My argument is that A is not a member of itself in B because A is a member of B in B. To preserve this truth and take into account what set theorists seem to be focusing on, I wrote the following:

here is a demonstration of how a set can only be viewed as a member of itself in its own respective set:

v = any set
The v of all vs = the set of all sets
z = any set that is not the set of all sets
The z of all zs = The not-the-set-of-all-sets-set of all not-the-set-of-all-sets-sets

The z of all zs is a member of itself in the the z of all zs, but it is not a member of itself in the v of all vs precisely because in the v of all vs it is a member of the v of all vs as opposed to a member of itself. If we view the z of all zs as a z, it is a member of itself. If we view the z of all zs as a v, it is a member of the v of all vs. We can't treat two different things/references/contexts/standards/items as one (as in are we focused on the context/items of vs or the context/items of zs to determine what is a member of itself or not a member of itself?). — Philosopher19

For the whole of what I'm saying, read:

http://godisallthatmatters.com/2021/05/22/the-solution-to-russells-paradox-and-the-absurdity-of-more-than-one-infinity/

No, it's nonsense. That's not how set theory works.

1 is a member of N and R.
A is a member of A and B.

That's it. — Michael

Already responded to it at least twice. Won't repeat myself.

So it's settled in your mind that you won't read even a single book or article about this subject, but that others should read your website?

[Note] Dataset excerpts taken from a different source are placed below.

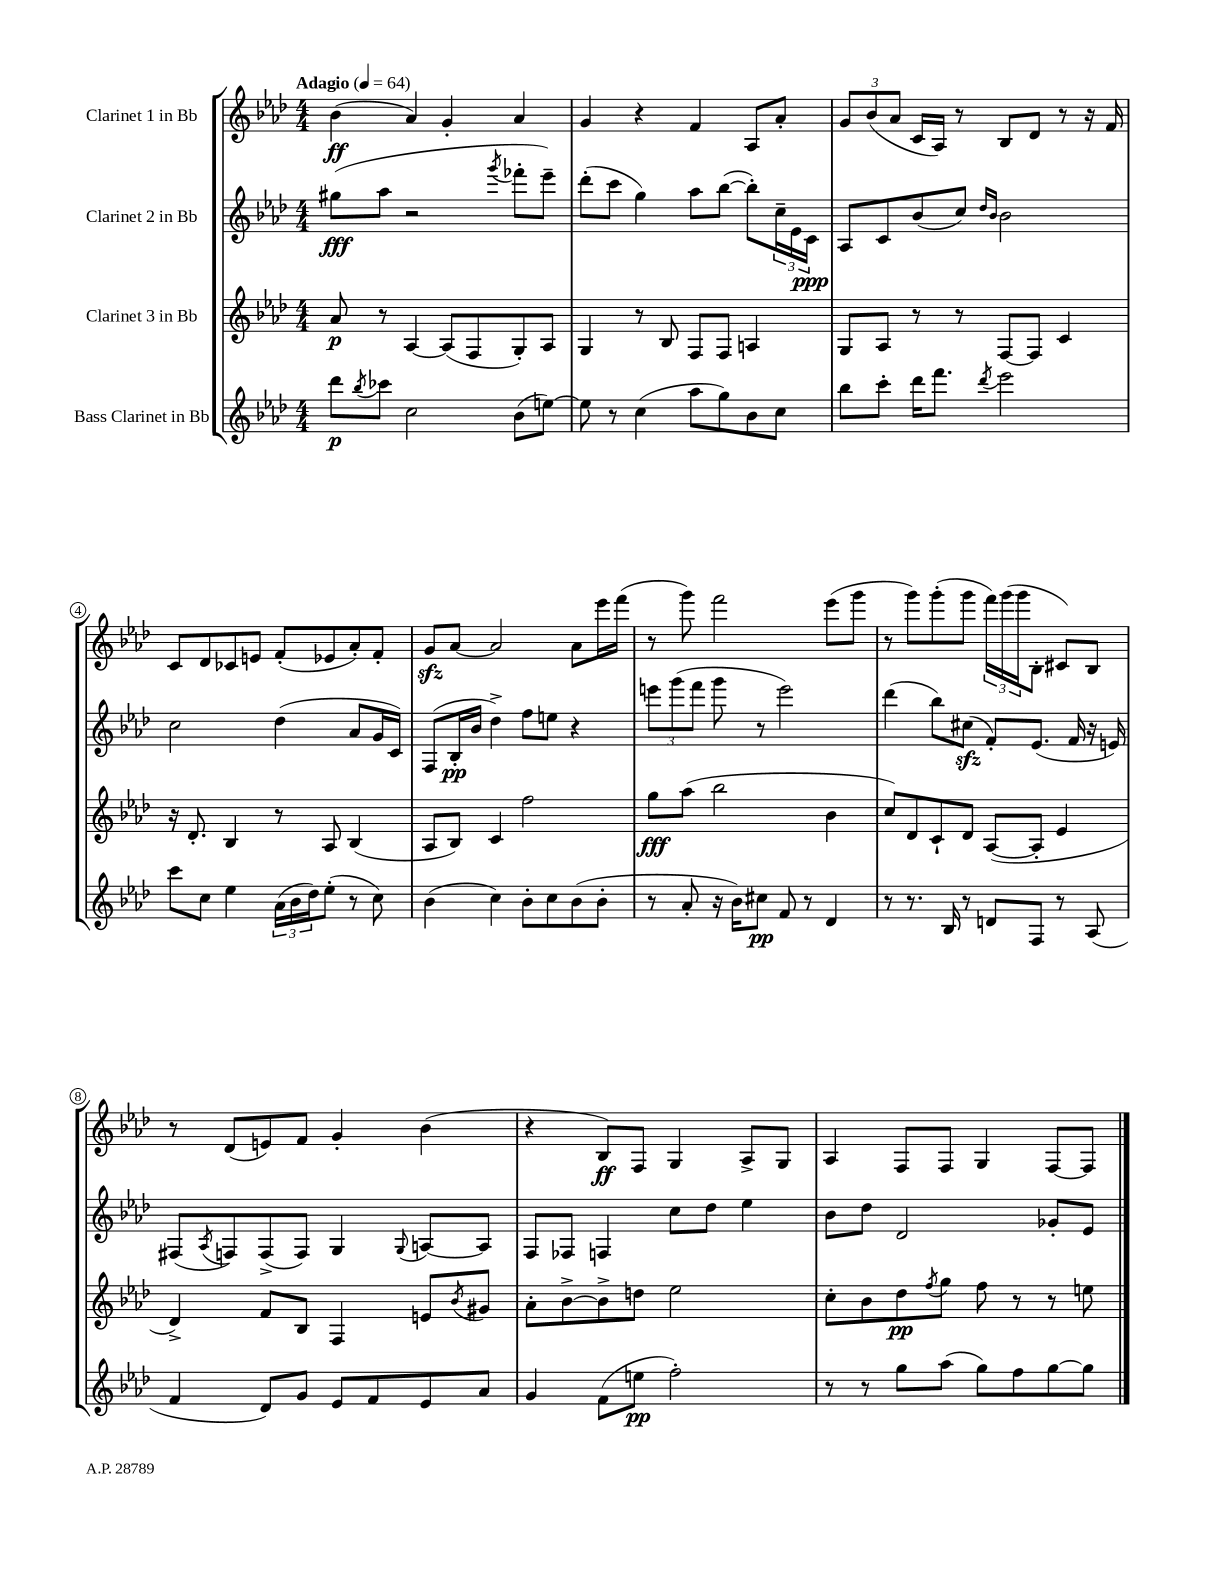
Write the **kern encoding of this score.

**kern	**dynam	**kern	**dynam	**kern	**dynam	**kern	**dynam
*part4	*part4	*part3	*part3	*part2	*part2	*part1	*part1
*staff4	*staff4	*staff3	*staff3	*staff2	*staff2	*staff1	*staff1
*I"Bass Clarinet in Bb	*	*I"Clarinet 3 in Bb	*	*I"Clarinet 2 in Bb	*	*I"Clarinet 1 in Bb	*
*clefG2	*	*clefG2	*	*clefG2	*	*clefG2	*
*k[b-e-a-d-]	*	*k[b-e-a-d-]	*	*k[b-e-a-d-]	*	*k[b-e-a-d-]	*
*M4/4	*	*M4/4	*	*M4/4	*	*M4/4	*
*MM64	*	*MM64	*	*MM64	*	*MM64	*
=1	=1	=1	=1	=1	=1	=1	=1
!	!	!	!	!	!	!LO:TX:a:B:t=Adagio	!
8ddd-\L	p	8a-/	p	(8gg#X\L	fff	(4b-\	ff
8qbb-/	.	.	.	.	.	.	.
8ccc-X\J	.	8r	.	8aa-\J	.	.	.
2cc\	.	[4A-/	.	2r	.	4a-/)	.
.	.	(8A-/L]	.	.	.	4g'/	.
.	.	8F/	.	.	.	.	.
.	.	.	.	8qggg/	.	.	.
(8b-\L	.	8G'/)	.	8fff-X'\L	.	4a-/	.
[8een\J)	.	8A-/J	.	8eee-~\J)	.	.	.
=2	=2	=2	=2	=2	=2	=2	=2
8ee\]	.	4G/	.	(8ddd-'\L	.	4g/	.
8r	.	.	.	8ccc\J	.	.	.
(4cc\	.	8r	.	4gg\)	.	4r	.
.	.	8B-/	.	.	.	.	.
8aa-\L	.	8F/L	.	8aa-\L	.	4f/	.
8gg\)	.	8F/J	.	([8bb-\J	.	.	.
8b-\	.	4An/	.	8bb-'\L])	.	8A-/L	.
8cc\J	.	.	.	24cc~\L	.	8a-'/J	.
.	.	.	.	24e-\	.	.	.
.	.	.	.	24c\JJ	ppp	.	.
=3	=3	=3	=3	=3	=3	=3	=3
8bb-\L	.	8G/L	.	8A-/L	.	12g/L	.
.	.	.	.	.	.	(12b-/	.
8ccc'\J	.	8A-/J	.	8c/	.	.	.
.	.	.	.	.	.	12a-/J	.
16ddd-\KL	.	8r	.	(8b-/	.	16c/LL	.
8.fff\J	.	.	.	.	.	16A-/JJ)	.
.	.	8r	.	8cc/J)	.	8r	.
.	.	.	.	16qqdd-/LL	.	.	.
8qddd-/	.	.	.	16qqb-/JJ	.	.	.
2eee-\	.	[8F/L	.	2b-\	.	8B-/L	.
.	.	8F/J]	.	.	.	8d-/J	.
.	.	4c/	.	.	.	8r	.
.	.	.	.	.	.	16r	.
.	.	.	.	.	.	16f/	.
!!LO:LB:g=z
=4	=4	=4	=4	=4	=4	=4	=4
8ccc\L	.	16r	.	2cc\	.	8c/L	.
.	.	8.d-'/	.	.	.	.	.
8cc\J	.	.	.	.	.	8d-/	.
4ee-\	.	4B-/	.	.	.	8c-X/	.
.	.	.	.	.	.	8en/J	.
(24a-\LL	.	8r	.	(4dd-\	.	(8f'/L	.
24b-\	.	.	.	.	.	.	.
24dd-\J)	.	.	.	.	.	.	.
(8ee-'\J	.	8A-/	.	.	.	8e-X/	.
8r	.	(4B-/	.	8a-/L	.	8a-'/)	.
8cc\)	.	.	.	16g/L	.	8f'/J	.
.	.	.	.	16c/JJ)	.	.	.
=5	=5	=5	=5	=5	=5	=5	=5
(4b-\	.	8A-/L	.	(8F/L	.	8gzz/L	.
.	.	8B-/J)	.	16B-'/L	pp	[8a-/J	.
.	.	.	.	16b-/JJ	.	.	.
4cc\)	.	4c/	.	4dd-^\)	.	2a-/]	.
8b-'\L	.	2ff\	.	8ff\L	.	.	.
8cc\	.	.	.	8een\J	.	.	.
(8b-\	.	.	.	4r	.	8a-\L	.
8b-'\J	.	.	.	.	.	16eee-\L	.
.	.	.	.	.	.	(16fff\JJ	.
=6	=6	=6	=6	=6	=6	=6	=6
8r	.	8gg\L	fff	12eeen\L	.	8r	.
.	.	.	.	(12ggg\	.	.	.
8a-'/	.	(8aa-\J	.	.	.	8ggg\)	.
.	.	.	.	12fff\J	.	.	.
16r	.	2bb-\	.	8ggg\	.	2fff\	.
16b-\KL)	.	.	.	.	.	.	.
8cc#X\J	pp	.	.	8r	.	.	.
8f/	.	.	.	2eee\)	.	.	.
8r	.	.	.	.	.	.	.
4d-/	.	4b-\	.	.	.	(8eee-\L	.
.	.	.	.	.	.	8ggg\J	.
=7	=7	=7	=7	=7	=7	=7	=7
8r	.	8cc/L)	.	(4ddd-\	.	8r	.
8.r	.	8d-/	.	.	.	8ggg\L)	.
.	.	8c`/	.	8bb-\L)	.	(8ggg'\	.
16B-/	.	.	.	.	.	.	.
8r	.	8d-/J	.	(8cc#Xzz\J	.	8ggg\J	.
8dn/L	.	([8A-/L	.	8f'/L)	.	24fff\LL)	.
.	.	.	.	.	.	(24ggg\	.
.	.	.	.	.	.	24ggg\J	.
8F/J	.	8A-'/J]	.	(8.e-/J	.	8B-'\J	.
8r	.	4e-/	.	.	.	8c#X/L)	.
.	.	.	.	16f/	.	.	.
(8A-/	.	.	.	16r	.	8B-/J	.
.	.	.	.	16en/)	.	.	.
!!LO:LB:g=z
=8	=8	=8	=8	=8	=8	=8	=8
4f/	.	4d-^/)	.	(8F#X/L	.	8r	.
.	.	.	.	8qA-/	.	.	.
.	.	.	.	8Fn/)	.	(8d-/L	.
8d-/L)	.	8f/L	.	(8F^/	.	8en/)	.
8g/J	.	8B-/J	.	8F/J)	.	8f/J	.
8e-/L	.	4F/	.	4G/	.	4g'/	.
8f/	.	.	.	.	.	.	.
.	.	.	.	8qqG/	.	.	.
8e-/	.	8en/L	.	[8An/L	.	(4b-\	.
.	.	8qb-/	.	.	.	.	.
8a-/J	.	8g#X/J	.	8A/J]	.	.	.
=9	=9	=9	=9	=9	=9	=9	=9
4g/	.	8a-'\L	.	8F/L	.	4r	.
.	.	[8b-^\	.	8F-X/J	.	.	.
(8f\L	.	8b-^\]	.	4Fn/	.	8B-/L)	ff
8een\J	pp	8ddn\J	.	.	.	8F/J	.
2ff'\)	.	2ee-\	.	8cc\L	.	4G/	.
.	.	.	.	8dd-\J	.	.	.
.	.	.	.	4ee-\	.	8A-^/L	.
.	.	.	.	.	.	8G/J	.
=10	=10	=10	=10	=10	=10	=10	=10
8r	.	8cc'\L	.	8b-\L	.	4A-/	.
8r	.	8b-\	.	8dd-\J	.	.	.
8gg\L	.	8dd-\	pp	2d-/	.	8F/L	.
.	.	8qff/	.	.	.	.	.
(8aa-\J	.	8gg\J	.	.	.	8F/J	.
8gg\L)	.	8ff\	.	.	.	4G/	.
8ff\	.	8r	.	.	.	.	.
[8gg\	.	8r	.	8g-X'/L	.	[8F/L	.
8gg\J]	.	8een\	.	8e-/J	.	8F/J]	.
==	==	==	==	==	==	==	==
*-	*-	*-	*-	*-	*-	*-	*-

Won't repeat myself. — Philosopher19

Oh, yes you will. I guarantee it.

So it's settled in your mind that you won't read even a single book or article about this subject, but that others should read your website? — TonesInDeepFreeze

I believe I understand the matter well enough. I don't feel it sincere to Truth/Goodness to read/research any more on it than I already have. The link to what I've written on Russell's paradox and Infinity is there should anyone choose to read it. Whether they should read it or not, is not for me to say. It may be sincere to Truth/Goodness for them to read it, it may be sincere to Truth/Goodness for them not to read it. It may even be that Truth/Goodness is not their priority. I don't know, I don't have their self-awareness.